但也正因李清月这句对分寸的拿捏,让李勣越发确信,身处大唐风云中央的十七年,对于寻常人来说只是个优越的成长环境而已,对于安定公主来说,却是飞速成长的十七年。

她如今的底牌,可能远比他所能想象的要更多。

他又忽听李清月柔和下了语气,“当年我阿耶想要立我阿娘为后的时候,英国公告诉他,这是他的家事,不必让外人来裁定,今日,我想您也不会在这样的时候插手家事。”

这是英国公的做事准则,也是对李清月来说,最为有利的一条说服他旁观的理由。

这个本已接近极限的长者口中喃喃了两遍“家事”后,忽然露出了个稍显释然的笑容,“你说得对。”

他不会插手未来可能发生在太子与安定公主之间的夺位之斗,只会为了他英国公府的将来,在其中结一个善缘。

只是当目送着安定公主起身离去的时候,饶是她已明说了自己和太宗所要走的路不同,他还是难免在这道挺拔的背影中看出了几分承载江山之重的潜质。

而这样的一份潜质,他曾经在另一个人身上看到过。

当英国公病势愈重的消息令天子摆驾到来的时候,李勣听着外头好像已变得有些模糊的声音,在心中愈发明确了自己将要做出的决定。

或许是因此前和安定公主的一番交流已耗尽了他太多的力气,当李治抵达病床前的时候,他已很难再坐起身来,在平躺于榻上之时,也愈发有了一番日薄西山之态。

李治坐在了床边,低声问道:“英国公还有什么想同朕说的吗?”

又一位长辈的即将离世,对他来说无疑是莫大的打击。

昔年英国公是并州大都督府长史,他李治则是以晋王身份遥领并州大都督,算来竟是已有四十年的时间了。

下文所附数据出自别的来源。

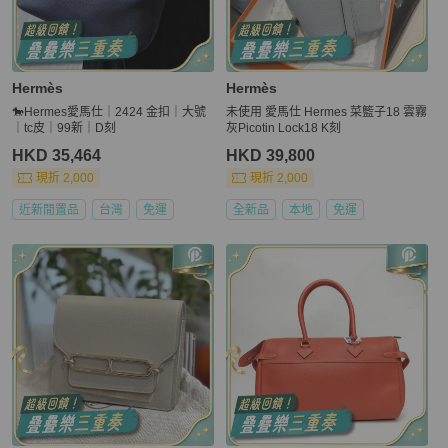
Hermès
Hermès
🐎Hermes愛馬仕｜2424 金扣｜大號
未使用 愛馬仕 Hermes 菜籃子18 雲霧
｜tc皮｜99新｜D刻
灰Picotin Lock18 K刻
HKD 35,464
HKD 39,800
現折 2,000
現折 2,000
近新閒置品
台灣
免運
全新品
本地
免運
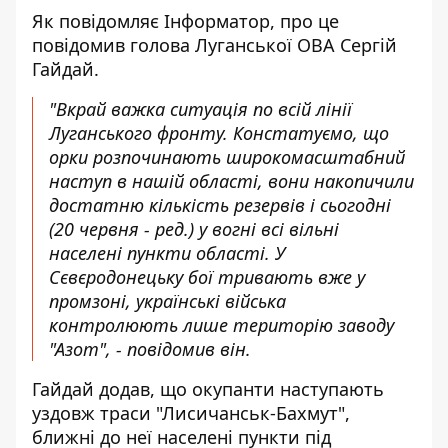
Як повідомляє
Інформатор
, про це
повідомив голова
Луганської ОВА
Сергій
Гайдай.
"Вкрай важка ситуація по всій лінії
Луганського фронту. Констатуємо, що
орки розпочинають широкомасштабний
наступ в нашій області, вони накопичили
достатню кількість резервів і сьогодні
(20 червня - ред.) у вогні всі вільні
населені пункти області. У
Сєвєродонецьку бої тривають вже у
промзоні, українські війська
контролюють лише територію заводу
"Азот", - повідомив він.
Гайдай додав, що окупанти наступають
уздовж траси "Лисичанськ-Бахмут",
ближні до неї населені пункти під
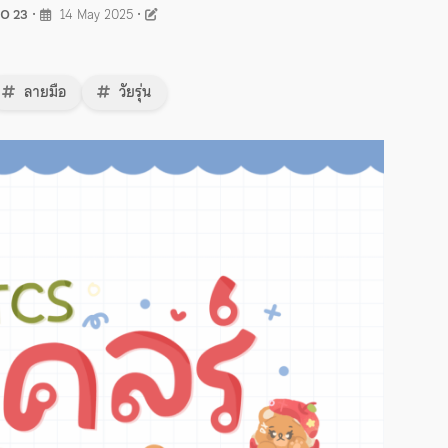
O 23
•
14 May 2025
•
ลายมือ
วัยรุ่น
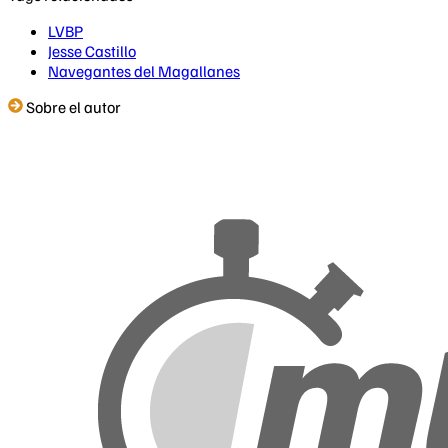
LVBP
Jesse Castillo
Navegantes del Magallanes
Sobre el autor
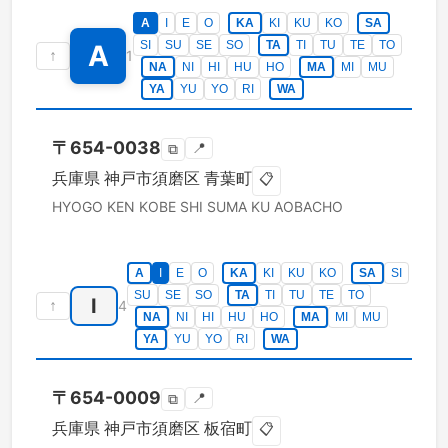
A
I
E
O
KA
KI
KU
KO
SA
SI
SU
SE
SO
TA
TI
TU
TE
TO
A
↑
1
NA
NI
HI
HU
HO
MA
MI
MU
YA
YU
YO
RI
WA
〒
654-0038
📍
⧉
兵庫県
神戸市須磨区
青葉町
📋
HYOGO KEN
KOBE SHI SUMA KU
AOBACHO
A
I
E
O
KA
KI
KU
KO
SA
SI
SU
SE
SO
TA
TI
TU
TE
TO
I
↑
4
NA
NI
HI
HU
HO
MA
MI
MU
YA
YU
YO
RI
WA
〒
654-0009
📍
⧉
兵庫県
神戸市須磨区
板宿町
📋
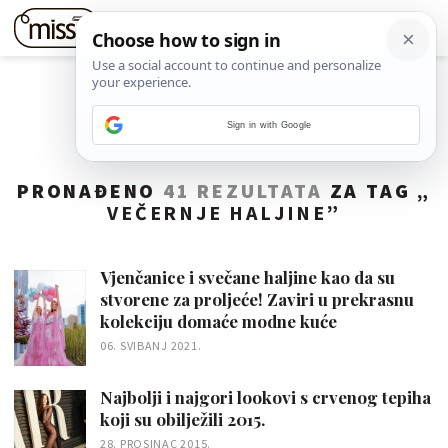
Sign in with Google
PRONAĐENO
41 REZULTATA
ZA TAG „
VEČERNJE HALJINE
”
Vjenčanice i svečane haljine kao da su
stvorene za proljeće! Zaviri u prekrasnu
kolekciju domaće modne kuće
06. SVIBANJ 2021.
Najbolji i najgori lookovi s crvenog tepiha
koji su obilježili 2015.
28. PROSINAC 2015.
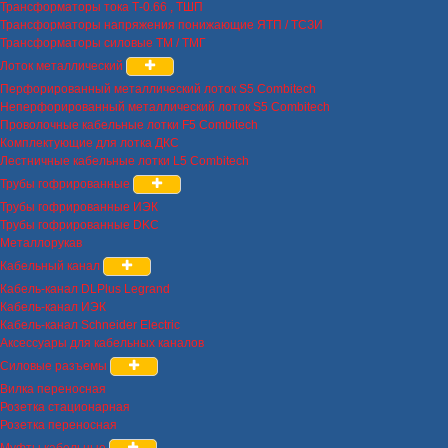
Трансформаторы тока Т-0.66 , ТШП
Трансформаторы напряжения понижающие ЯТП / ТСЗИ
Трансформаторы силовые ТМ / ТМГ
Лоток металлический
Перфорированный металлический лоток S5 Combitech
Неперфорированный металлический лоток S5 Combitech
Проволочные кабельные лотки F5 Combitech
Комплектующие для лотка ДКС
Лестничные кабельные лотки L5 Combitech
Трубы гофрированные
Трубы гофрированные ИЭК
Трубы гофрированные DKC
Металлорукав
Кабельный канал
Кабель-канал DLPlus Legrand
Кабель-канал ИЭК
Кабель-канал Schneider Electric
Аксессуары для кабельных каналов
Силовые разъемы
Вилка переносная
Розетка стационарная
Розетка переносная
Муфты кабельные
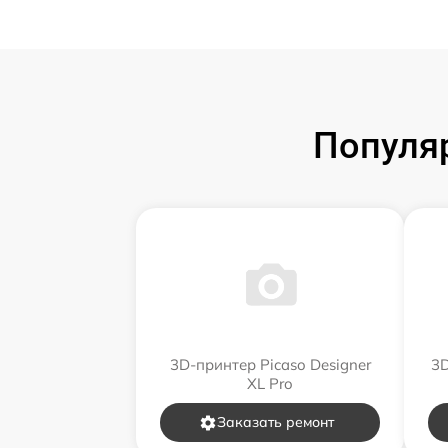
Популя
3D-принтер Picaso Designer
3D
XL Pro
Заказать ремонт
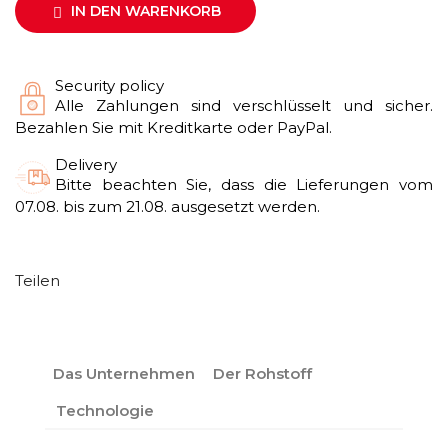
IN DEN WARENKORB

Security policy
Alle Zahlungen sind verschlüsselt und sicher.
Bezahlen Sie mit Kreditkarte oder PayPal.
Delivery
Bitte beachten Sie, dass die Lieferungen vom
07.08. bis zum 21.08. ausgesetzt werden.
Teilen
Das Unternehmen
Der Rohstoff
Technologie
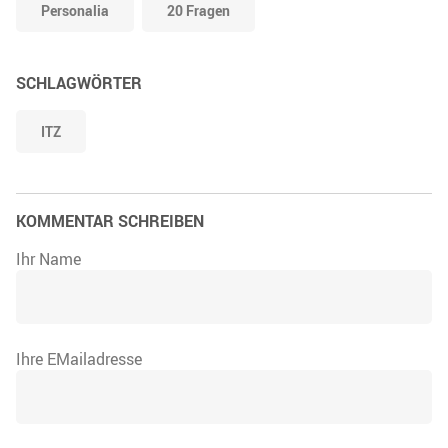
Personalia
20 Fragen
SCHLAGWÖRTER
ITZ
KOMMENTAR SCHREIBEN
Ihr Name
Ihre EMailadresse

这是一份从李治幼年时候便结下的君臣渊源,也在这四十年间从未因矛盾而变质,到底有多难能可贵,简直无需多言。

可如今这张尚有几分血色的面容之上,已是一种更接近回光返照的模样。

又眼见英国公依然在以一个看待晚辈、看待天子的纯正目光望向抵达病榻前的他,李治几乎克制不住地红了眼眶。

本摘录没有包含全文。